Consigna.
Reproduce completo y sin ningún cambio el texto sobre el fin último del hombre que aparece a continuación.

== Fragmento ==

Para que el hombre cumpla sus deberes
tiene que considerar ante todo el fin para que fue creado, y que sólo en la
consecución de este fin podrá hallar su felicidad completa.
Ahora bien, el fin último del hombre
es amar y servir a Dios en esta vida y gozar de Él eternamente en la otra. Es
decir que, Dios nos ha puesto en este mundo, no para tener riquezas, ni
honores, ni placeres, sino para obedecer sus Mandamientos y alcanzar así la
eterna bienaventuranza del cielo.
Ya que el primer hombre, Adán, lo creó
Dios con este fin y le dio por mujer a Eva, con la que propagase el género
humano. Los creó en estado de gracia y los puso en el paraíso terrenal,
indicándole que desde allí serían luego trasladados al cielo a gozar
eternamente de una dicha cumplida.
Mientras vivieran en la tierra podrían
comer de los frutos de todos los árboles de aquel delicioso jardín, excepto de
uno que Dios le señaló a fin de probar su fidelidad.
Pero Adán y Eva, desobedeciendo al
Señor, comieron del fruto prohibido, y por este pecado se vieron privados de la
gracia divina, arrojados del paraíso terrenal y, como rebeldes a la majestad de
Dios, condenados con todo el género humano a muerte temporal, quedando así
cerrado para ellos y todos sus descendientes el paraíso celestial.

===
== Entradas ==

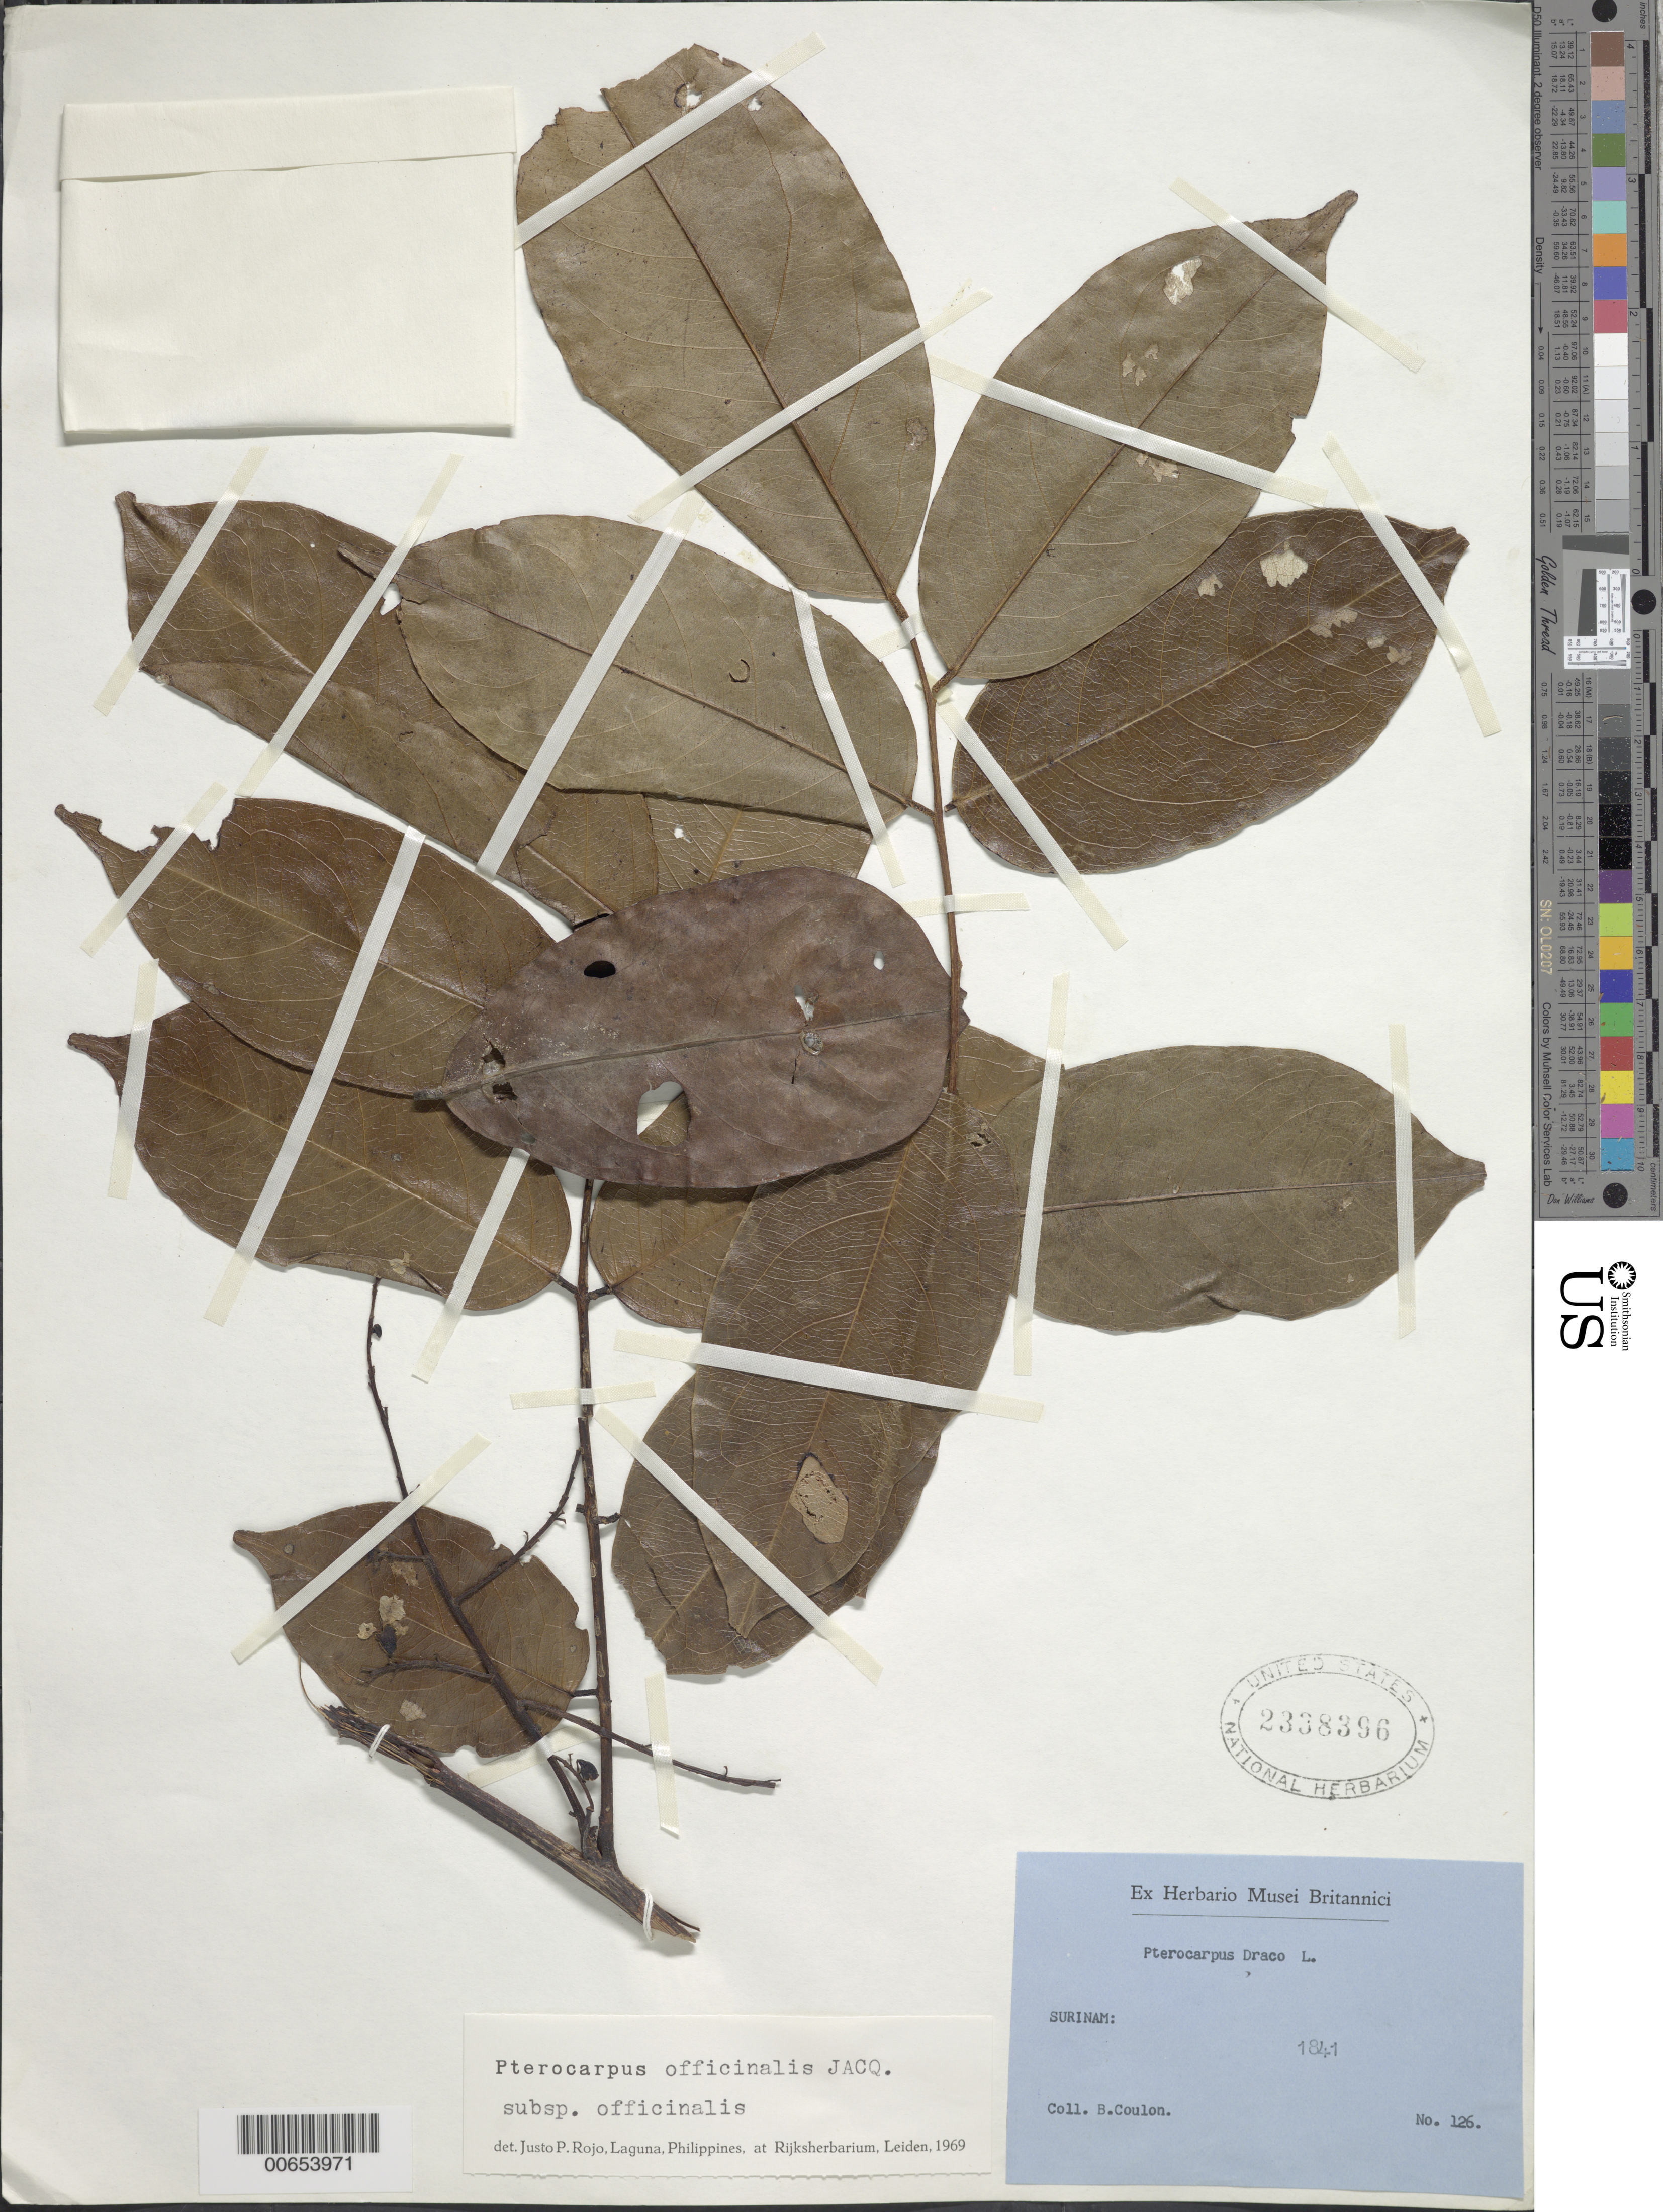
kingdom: Plantae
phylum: Tracheophyta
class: Magnoliopsida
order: Fabales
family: Fabaceae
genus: Pterocarpus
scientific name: Pterocarpus officinalis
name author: Jacq.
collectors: C. Berthoud-Coulon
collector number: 126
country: Suriname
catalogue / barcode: US 2338396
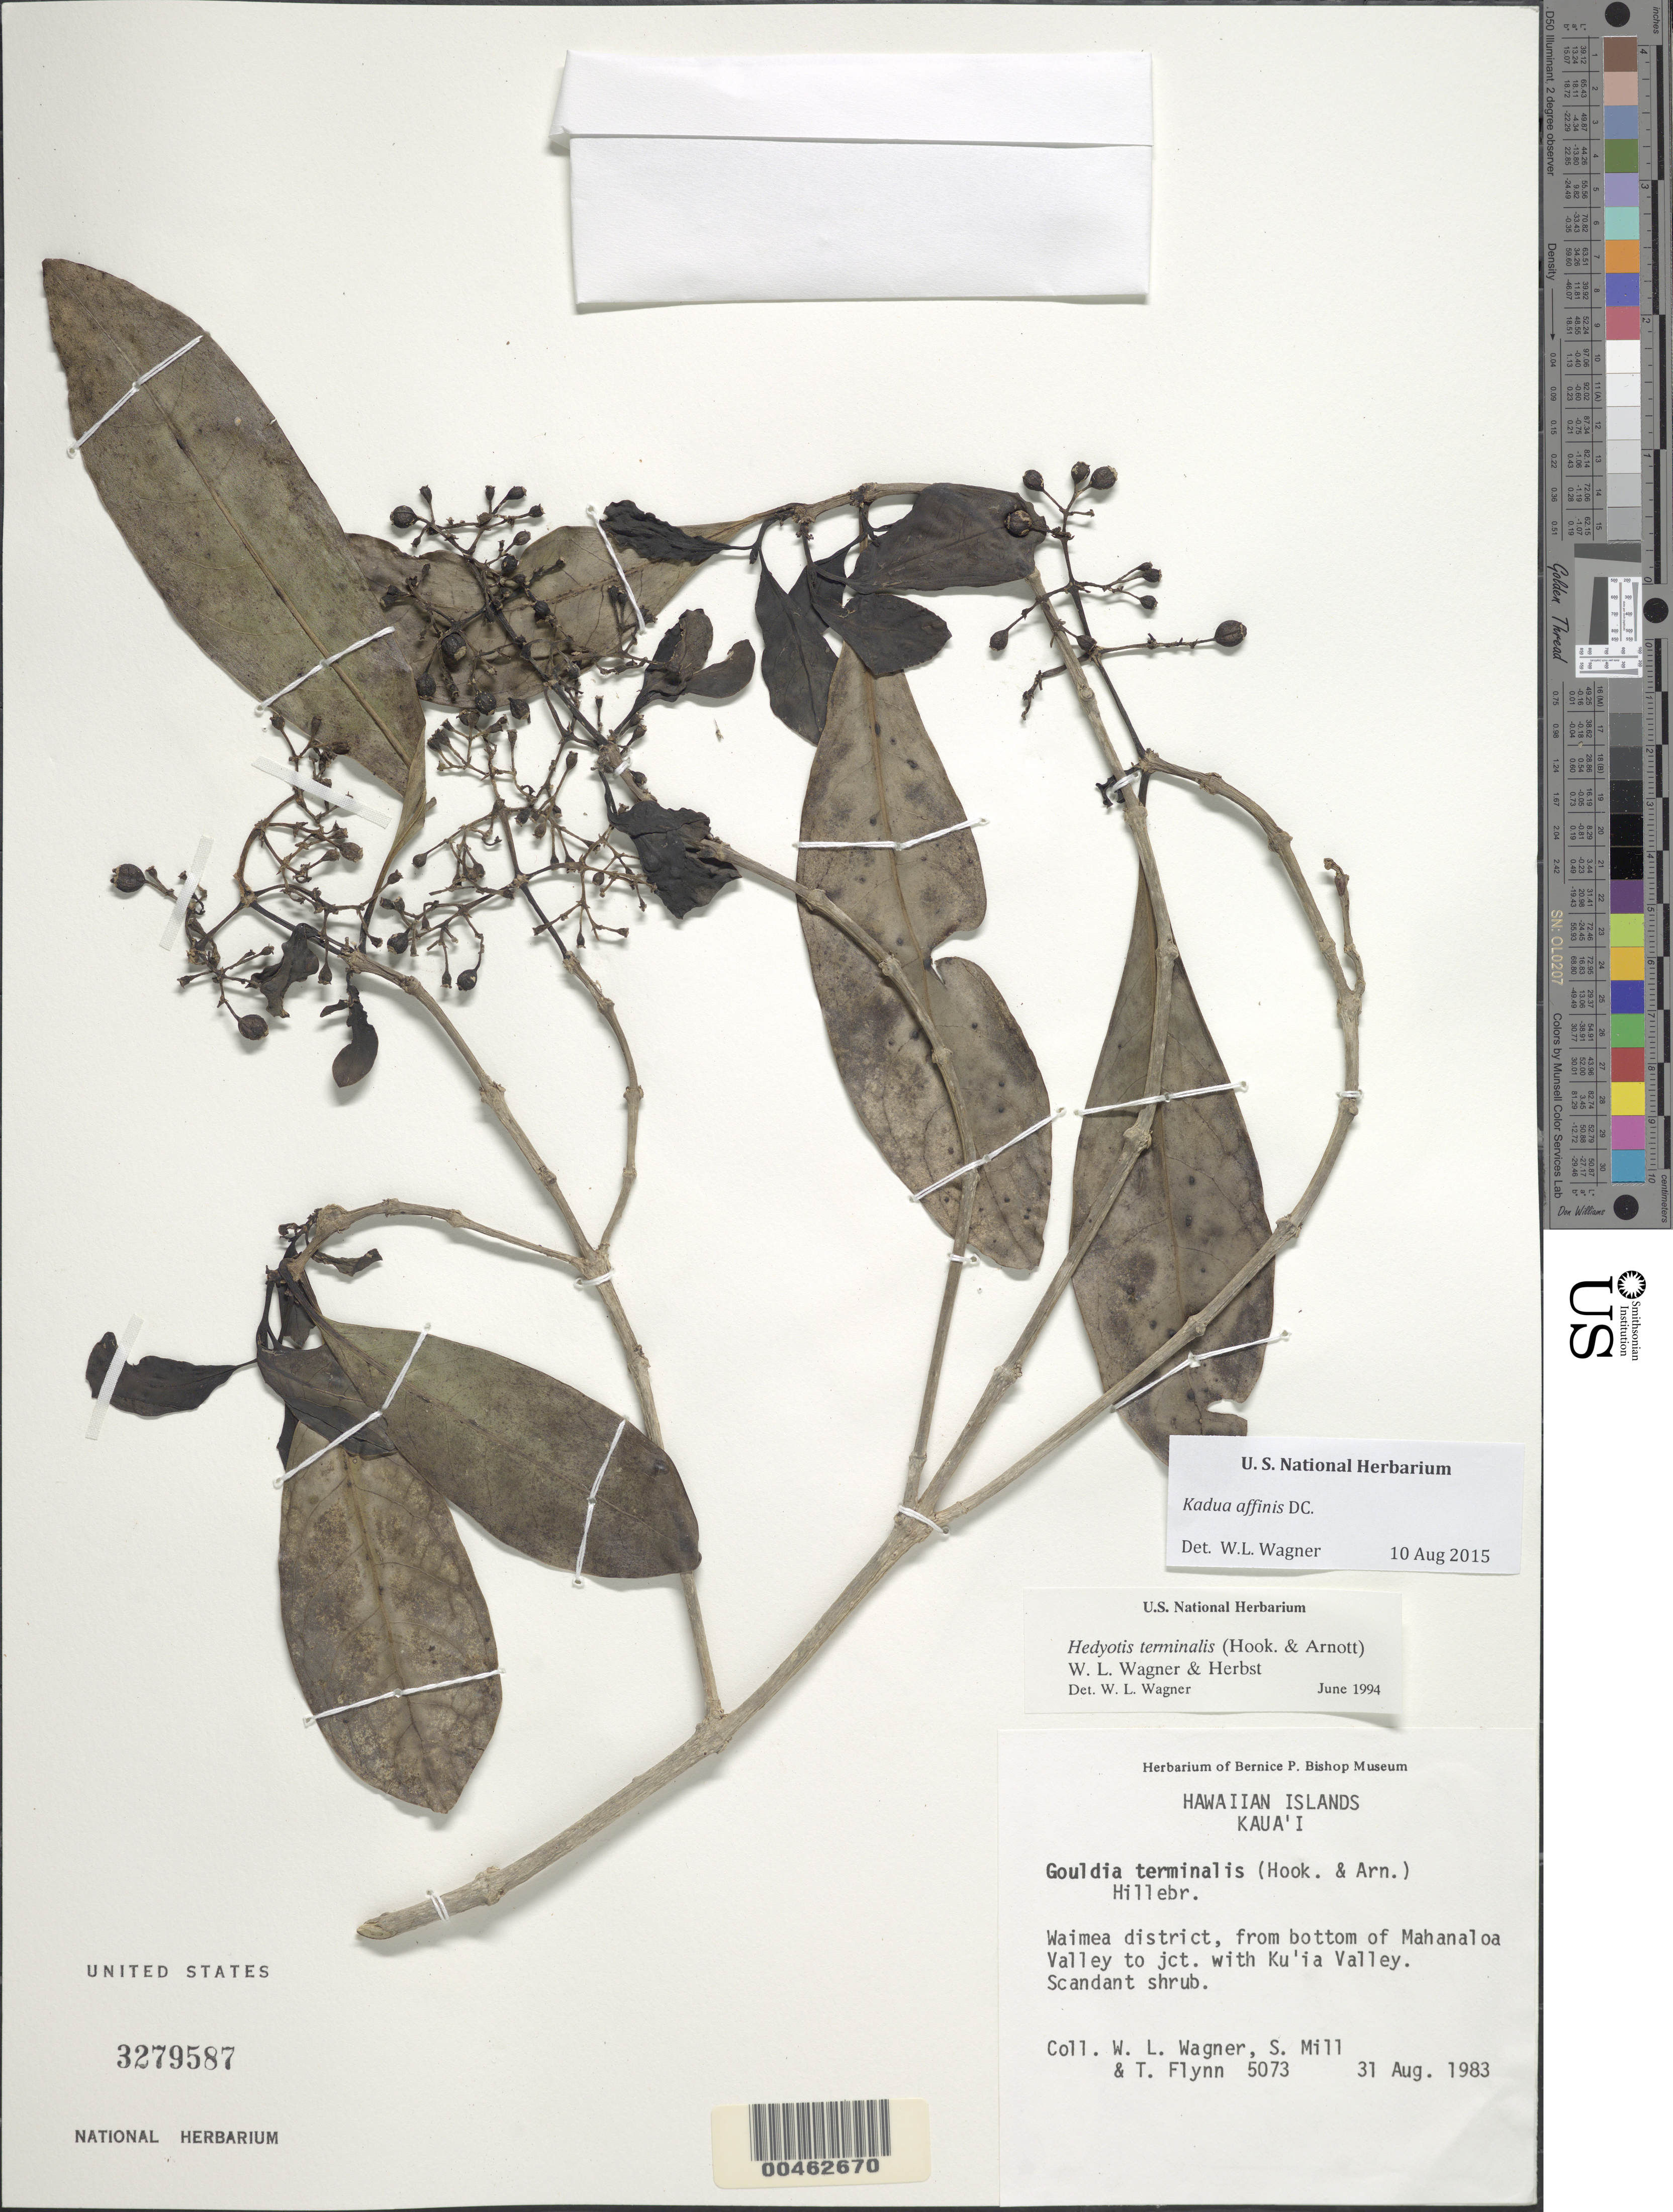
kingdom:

===

Respuesta.
Para que el hombre cumpla sus deberes
tiene que considerar ante todo el fin para que fue creado, y que sólo en la
consecución de este fin podrá hallar su felicidad completa.
Ahora bien, el fin último del hombre
es amar y servir a Dios en esta vida y gozar de Él eternamente en la otra. Es
decir que, Dios nos ha puesto en este mundo, no para tener riquezas, ni
honores, ni placeres, sino para obedecer sus Mandamientos y alcanzar así la
eterna bienaventuranza del cielo.
Ya que el primer hombre, Adán, lo creó
Dios con este fin y le dio por mujer a Eva, con la que propagase el género
humano. Los creó en estado de gracia y los puso en el paraíso terrenal,
indicándole que desde allí serían luego trasladados al cielo a gozar
eternamente de una dicha cumplida.
Mientras vivieran en la tierra podrían
comer de los frutos de todos los árboles de aquel delicioso jardín, excepto de
uno que Dios le señaló a fin de probar su fidelidad.
Pero Adán y Eva, desobedeciendo al
Señor, comieron del fruto prohibido, y por este pecado se vieron privados de la
gracia divina, arrojados del paraíso terrenal y, como rebeldes a la majestad de
Dios, condenados con todo el género humano a muerte temporal, quedando así
cerrado para ellos y todos sus descendientes el paraíso celestial.